Arkadaşımın “Zuğaşi Berepe konseri var, geliyor musun” sorusunu dün gibi hatırlıyorum. Tümüyle yabancı gelmişti bana, birkaç kez tekrarlatmıştım grubun adını. Önce yabancı sanmış sonra “ne cahilsin” bakışına maruz kalıp Lazca rock yapan bir grup olduğunu öğrenmiştim. Lazca rock ile kulaklarım 1994 ODTÜ Bahar Şenliği için stadyumda verdikleri konserde tanıştı; dolayısıyla Kazım Koyuncu’yu da orada gördüm ilk. Bir türlü doğru telaffuz edemediğim “Zuğaşi Berepe”nin anlamının “Denizin Çocukları” olduğunu ise sonradan öğrendim.
Murat Meriç ise Kazım Koyuncu ile tanışmasını şöyle anlatıyor.
Kazım’ın Sevdası - Kazimişi Oropa Yazan: Uğur Biryol, Yayına hazırlayan: Kıvanç Koçak İletişim Yayınları Biyografi Dizisi 2015 |
“Ben şanslıyım: Tanıştım, sohbet ettim, canlı dinledim. Tanışmam, tümüyle bir tesadüfe dayanır aslında... 1995 yılında, Ankara’da kurduğumuz Radyo Arkadaş’ın kapısını çaldı: 'Yeni bir grubumuz var, size kasetimizi getirdik' diyerek girdi içeri. Gececiydim, o gün tesadüfen oradaydım. Çay içtik, sohbet ettik, kaseti dinledik ve akabinde yayına aldık. Zuğaşi Berepe’nin ilk albümüydü elindeki, dinlediğimiz anda sevdik. Kazım, yayında, müziğinden ziyade Karadeniz sevgisini ve orada yapılmak istenenleri anlattı uzun uzun. Asıl derdi oydu. ‘Şarkılar orada, onlar kendini anlatır zaten’ dedi ve sadece sözleri Türkçeye çevirdi. Mütevazı ve samimiydi. İçinden geleni yapıyordu. Hep öyle kaldı. Hepimiz için özel olmasının sebebi bu belki de: Yalansız, riyasız olması. Benim için bir sebep daha var: Bilmediğim, kendimi uzak hissettiğim bir kültürün kapılarını sonuna kadar açtı bana.”
Meriç bu anısını, Uğur Biryol’un kaleme aldığı “Kazım’ın Sevdası - Kazimişi Oropa” adlı kitap için yazdığı Önsöz'de anlatıyor.
Uğur Biryol’un da 25 Haziran 2005 tarihinde kaybettiğimiz Koyuncu ile bir tanışma hikayesi var.
Müziğini, yaşamını, düşüncelerini anlattığı Kazım Koyuncu’nun ölümünün 10. yıl dönümünde yayınlanan kitabının Sunuş yazısında onunla tanışmasını ise şöyle anlatmış:
“Ben, Koyuncu’nun müziğiyle ilk defa Arhavili bir arkadaşım sayesinde tanışmıştım.
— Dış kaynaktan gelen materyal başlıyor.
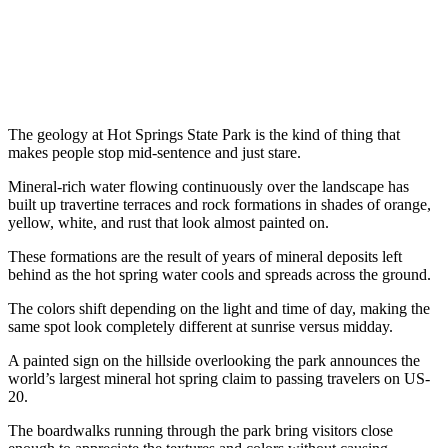
The geology at Hot Springs State Park is the kind of thing that
makes people stop mid-sentence and just stare.
Mineral-rich water flowing continuously over the landscape has
built up travertine terraces and rock formations in shades of orange,
yellow, white, and rust that look almost painted on.
These formations are the result of years of mineral deposits left
behind as the hot spring water cools and spreads across the ground.
The colors shift depending on the light and time of day, making the
same spot look completely different at sunrise versus midday.
A painted sign on the hillside overlooking the park announces the
world’s largest mineral hot spring claim to passing travelers on US-
20.
The boardwalks running through the park bring visitors close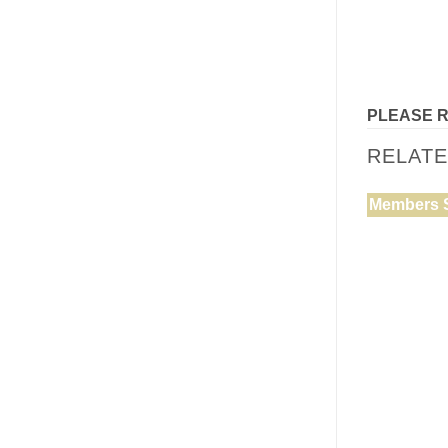
PLEASE 
RELAT
Members 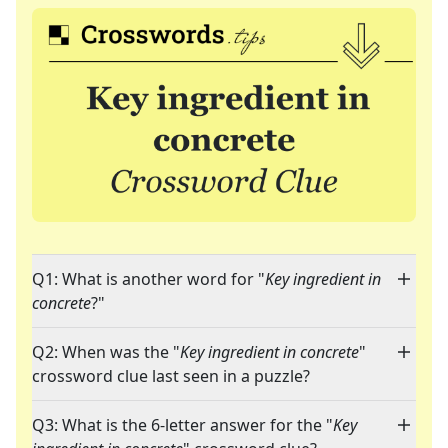
Q1: What is another word for "
Key ingredient in
concrete
?"
Q2: When was the "
Key ingredient in concrete
"
crossword clue last seen in a puzzle?
Q3: What is the 6-letter answer for the "
Key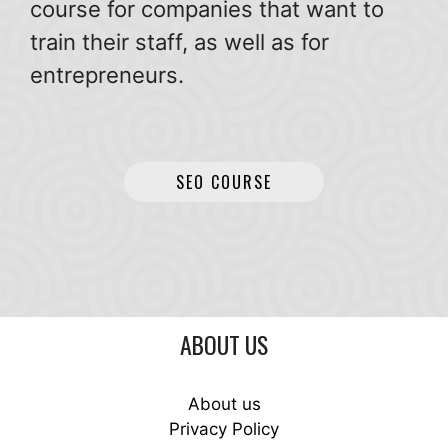
course for companies that want to
train their staff, as well as for
entrepreneurs.
SEO COURSE
ABOUT US
About us
Privacy Policy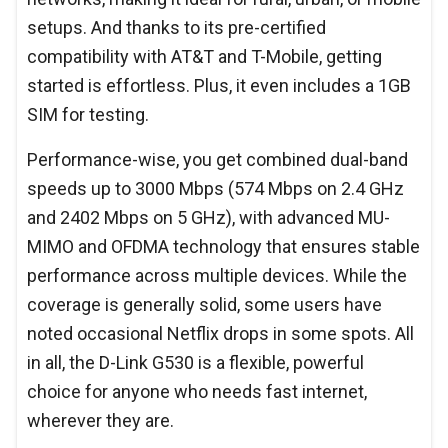
setups. And thanks to its pre-certified
compatibility with AT&T and T-Mobile, getting
started is effortless. Plus, it even includes a 1GB
SIM for testing.
Performance-wise, you get combined dual-band
speeds up to 3000 Mbps (574 Mbps on 2.4 GHz
and 2402 Mbps on 5 GHz), with advanced MU-
MIMO and OFDMA technology that ensures stable
performance across multiple devices. While the
coverage is generally solid, some users have
noted occasional Netflix drops in some spots. All
in all, the D-Link G530 is a flexible, powerful
choice for anyone who needs fast internet,
wherever they are.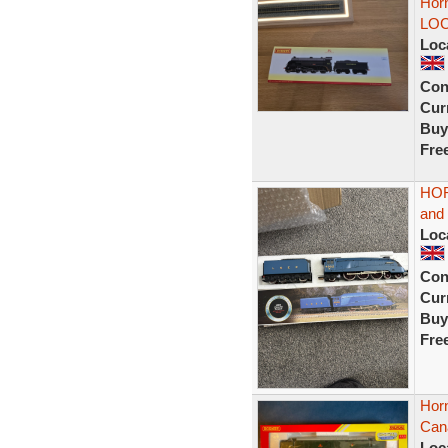
Hor
LOC
Loc
Con
Curr
Buy
Fre
HOR
and
Loc
Con
Curr
Buy
Fre
Hor
Cana
Loc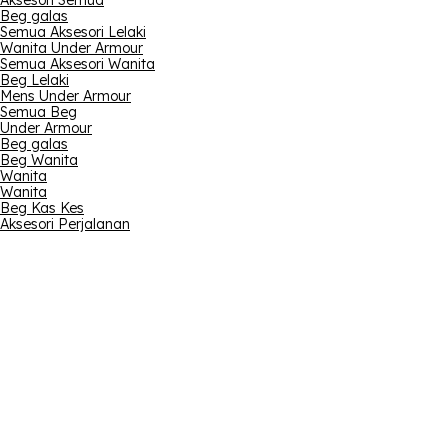
Aksesori Semua
Beg galas
Semua Aksesori Lelaki
Wanita Under Armour
Semua Aksesori Wanita
Beg Lelaki
Mens Under Armour
Semua Beg
Under Armour
Beg galas
Beg Wanita
Wanita
Wanita
Beg Kas Kes
Aksesori Perjalanan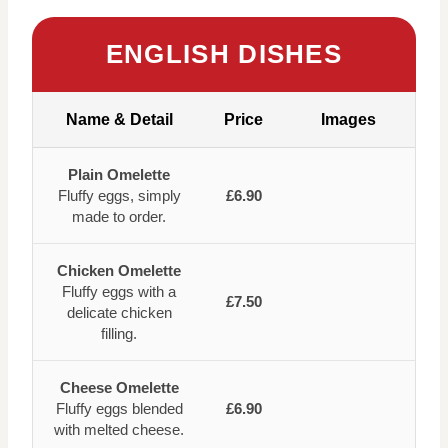
ENGLISH DISHES
Name & Detail
Price
Images
Plain Omelette
Fluffy eggs, simply
£6.90
made to order.
Chicken Omelette
Fluffy eggs with a
£7.50
delicate chicken
filling.
Cheese Omelette
Fluffy eggs blended
£6.90
with melted cheese.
O zamanlar dershaneye gidiyordum, arkadaşım (Uğur Özcihan) bana heyecanla ‘Zuğaşi Berepe diye bir grup çıkmış. Mutlaka dinlemelisin. Harikalar yaratmışlar’ diye anlatıyordu. Arkadaş tavsiyesidir diyerek aldığım Zuğaşi Berepe’nin ‘Va Mişkunan’ albümü beni gerçekten çok etkilemişti. Bir yandan arkadaşıma teşekkür ederken, öte yandan bir Karadenizli olarak böyle bir müziğin yapılmış olmasına çok sevinmiştim. ‘Va Mişkunan’, bu memleketin rock müzik tarihinde bir ilkti; çok sertti belki ama doğru bir adımdı.”
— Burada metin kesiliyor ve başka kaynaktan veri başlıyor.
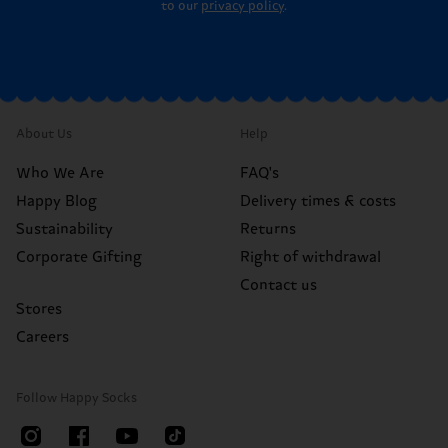
to our
privacy policy
.
About Us
Help
Who We Are
FAQ's
Happy Blog
Delivery times & costs
Sustainability
Returns
Corporate Gifting
Right of withdrawal
Contact us
Stores
Careers
Follow Happy Socks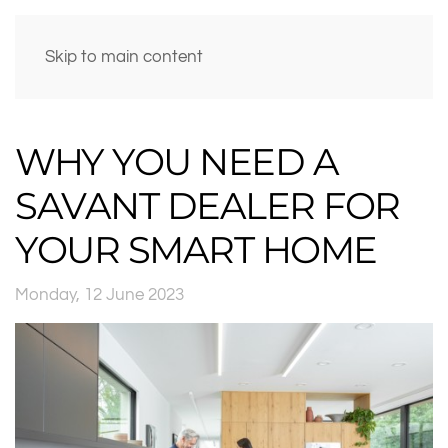
Skip to main content
WHY YOU NEED A
SAVANT DEALER FOR
YOUR SMART HOME
Monday, 12 June 2023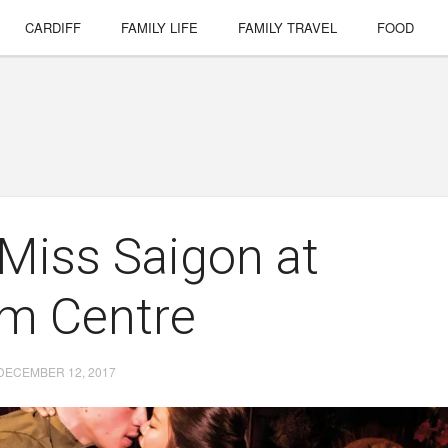
CARDIFF
FAMILY LIFE
FAMILY TRAVEL
FOOD
 Miss Saigon at
um Centre
DECEMBER 12, 2017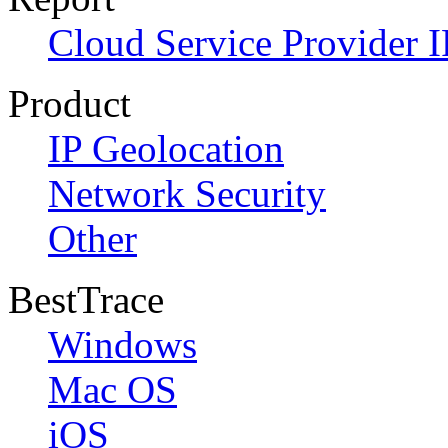
Cloud Service Provider I
Product
IP Geolocation
Network Security
Other
BestTrace
Windows
Mac OS
iOS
Hemen belirteyim kitabın Önsöz ve Sunuş yazıları çok iyi.
Murat Meriç “Bu Daha Başlangıç…” adını vermiş yazısına. Gezi direnişine selam çakarak Kazım Koyuncu gibi her zaman direnen bir isim için hazırlanan bir kitaba daha çok yakışacak bir başlık gelmiyor aklıma. Kitabın yazarı Uğur Biryol ise Sunuş yazısına “Kazım İçin Birkaç Kelam ve Teşekkür…” başlığını atmış.
Mesela “Kazım Koyuncu, en büyük acılarımızdan biri” diyor Murat Meriç; “20’li yaşlarımın coşkusu” diyor… Yazısına “Bu Daha Başlangıç…” demesinin nedenini ise şu cümlelerden anlıyoruz: “Kazım, yaşadığı dönemde, direniş ve isyanın simgelerinden biriydi... Bugün de öyle. Gezi’de ve sonrasında yanımızdaydı mesela. Direnişin yüzüydü. Tek ve büyük üzüntüm, Kazım’ın bu günleri görememiş olması.”
Uğur Biryol Kazım koyuncu kitabı için üç yıl çalışmış. Onu en iyi kendi cümleleri ve şarkılarının sözleri anlatır, diyor Biryol; “Kazım'ın bugüne kadar söylediklerini, şarkılarını, sözlerini, hayata dair mesajlarını kendimce derlemeye çalıştım…” Kazım’ın ailesi ve arkadaşları ile yaptığı görüşmelerdeki anlatımlar ise hikayenin tamamlayıcısı olmuş.
Biryol, çok güzel bir biyografi hazırlamış. Kazım Koyuncu’yu onun kendi sözleri, söyledikleriyle anlattım demesine bakmayın; Kazım’ın Sevdası’nda bir Karadenizli’nin sevdiği ve saydığı bir Karadenizli’yi ustaca anlatmasına tanık olacaksınız.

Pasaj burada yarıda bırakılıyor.